Thankfully, no one was injured in the incident. (This statement doesn’t include, of course, Mythbuster’s relationship with their insurance company!) Accidents and mishaps are inevitable in some businesses; productions that regularly do things like test urban legends with high-powered explosives fall squarely into that category.
Almost every episode of the show features a segment where the testing went wrong. If you’re a Mythbusters Brand Lover (one of the legions of ardent fans who never miss an episode, buy Mythbusters merchandise, and participate in online discussion forums, nitpicking every experiment within minutes of its airing), you understand that failure is inherent in the discovery process.
And what a magnificent failure this was! There’s a almost cinematic element to the incident: it’s not hard to visualize the cannon firing; the cannon ball going up, higher than anyone expected; fear and panic rising as the ball went out of sight; the relief upon discovering no one was injured. It’s the ultimate, ramped-up version of the show—a version that no viewer would even know to ask for, because who would believe it possible?
Brand Modeling: Understanding Peak Experiences
Emotional expectations shape the relationship between our customers and our brand. If we meet or exceed those expectations, the relationship becomes stronger. If we fail in those expectations, the relationship is damaged. A big part of those expectations is what we call the Peak Experience: what is the ultimate emotional state the consumer expects to experience after engaging with us?
If we were to speculate about Mythbuster’s Brand Lovers, we’d guess that their Peak Experience has a lot to do with excitement and intellectual curiosity. These are people who want the answer to the question, “What would happen if…” Mythbusters has built their relationship with their Brand Lovers by consistently answering that question in an exciting way, steadily ramping the size and scope of the experiments up to satisfy viewer curiosity. This is the team that used a jet engine to flip a school bus.

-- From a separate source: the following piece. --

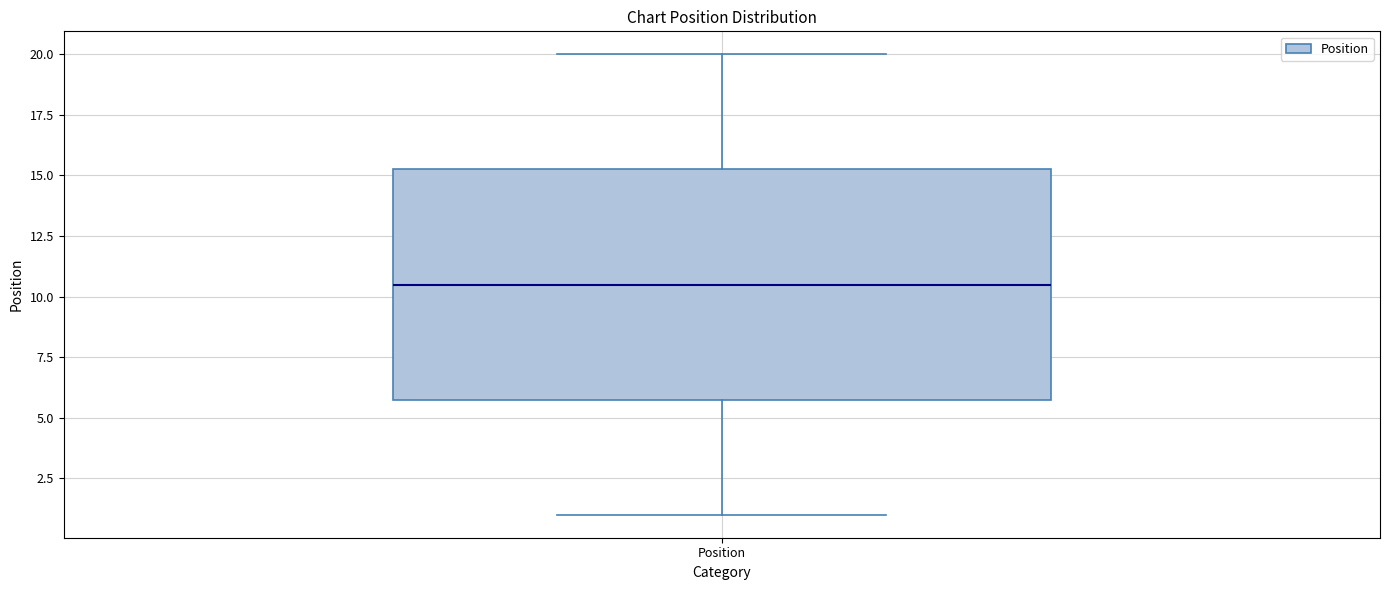

Read this box plot against the y-axis: the position of the median line, the range covered by the box, and the ends of both whiskers. The values are not printed on the chart, so give them approximately, as read against the axis.

median 10.5, box 6.0 to 15.5, whiskers 1.0 to 20.0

With a single incident, every bit of emotional payoff Mythbusters Brand Lovers receive from watching the show was just delivered in a super size version. This was the ultimate answer to “What if…?” Slipping free from safety’s bounds showed us what Mythbusters could be, in a world absent consequences.
The Discovery Channel needs to be smart and strategic about how they handle this incident. Of course, there must be an acknowledgment of the safety issue and appropriate compensation to the homeowner who wasn’t planning to have two-cannonball shaped holes installed in their house. At the same time, it’s essential that the sense of gleeful exuberance that comes with discovery (even in the wake of destruction) comes through.
Mythbusters had a catastrophic systems failure, but they failed doing what their Brand Lovers expect them to do, in the way their Brand Lovers expect them to do it. There’s messing up, and there’s messing up magnificently. Mythbusters has the opportunity to showcase the difference.